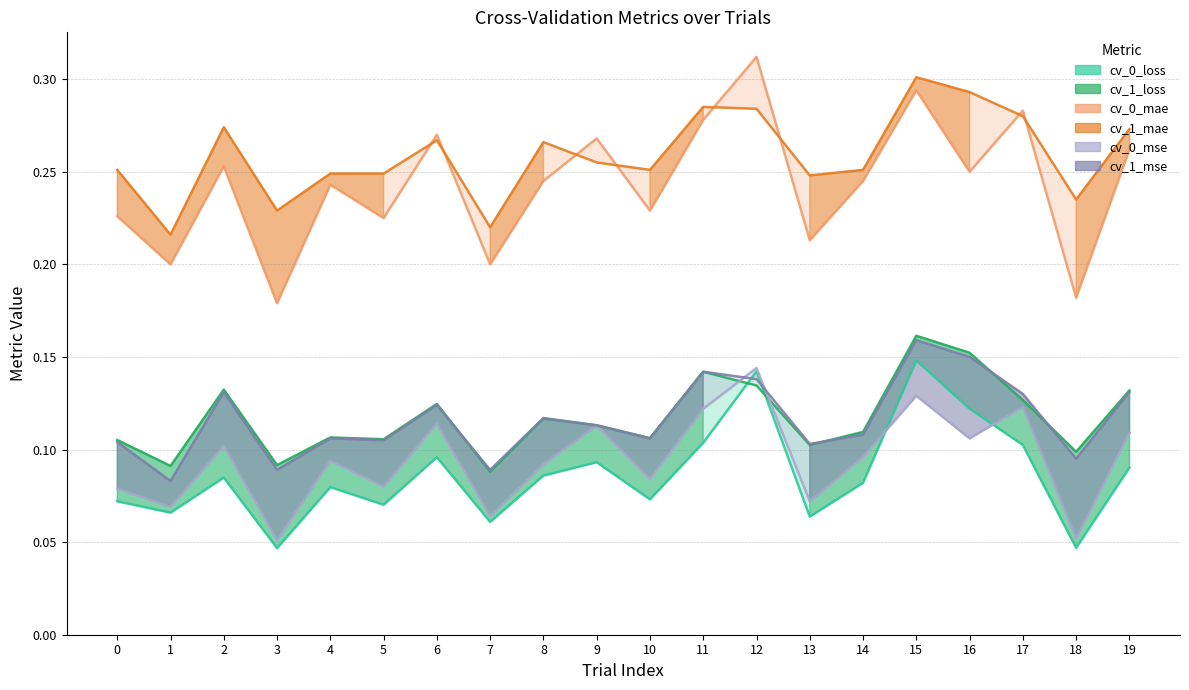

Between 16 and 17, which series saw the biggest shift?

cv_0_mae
* * *
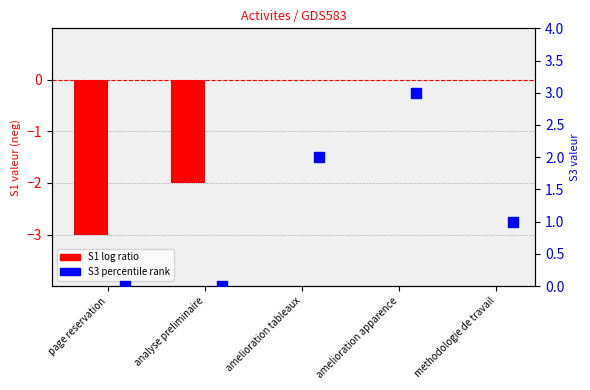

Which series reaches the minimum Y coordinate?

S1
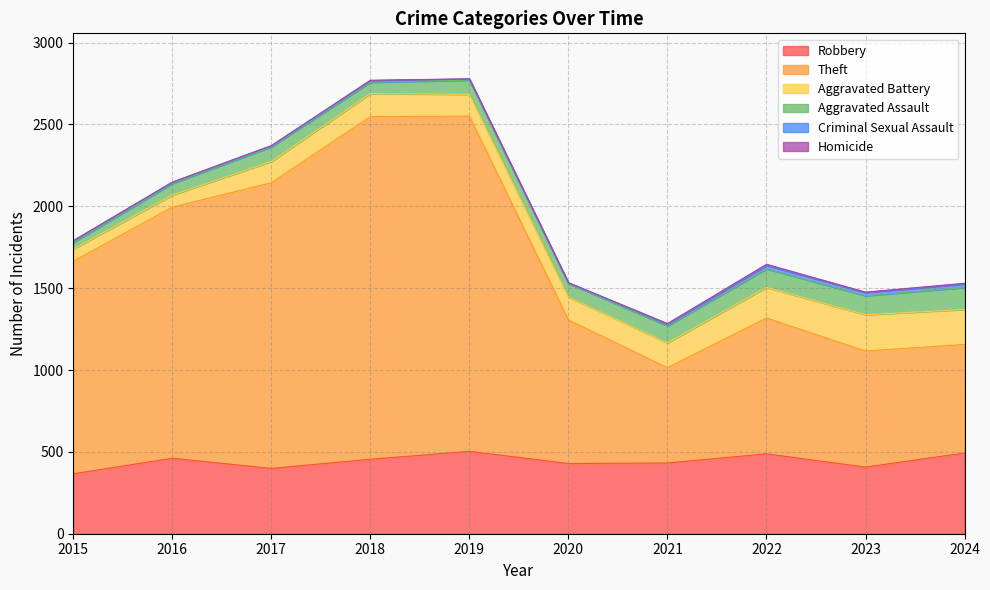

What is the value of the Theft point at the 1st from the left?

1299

▶ **OPDRACHT**:
Geef elke regel uit de gegevens terug waarin het woord "series" voorkomt. Het verschil tussen hoofdletters en kleine letters telt mee.

▶ **UITVOER**:
Between 16 and 17, which series saw the biggest shift?
Which series reaches the minimum Y coordinate?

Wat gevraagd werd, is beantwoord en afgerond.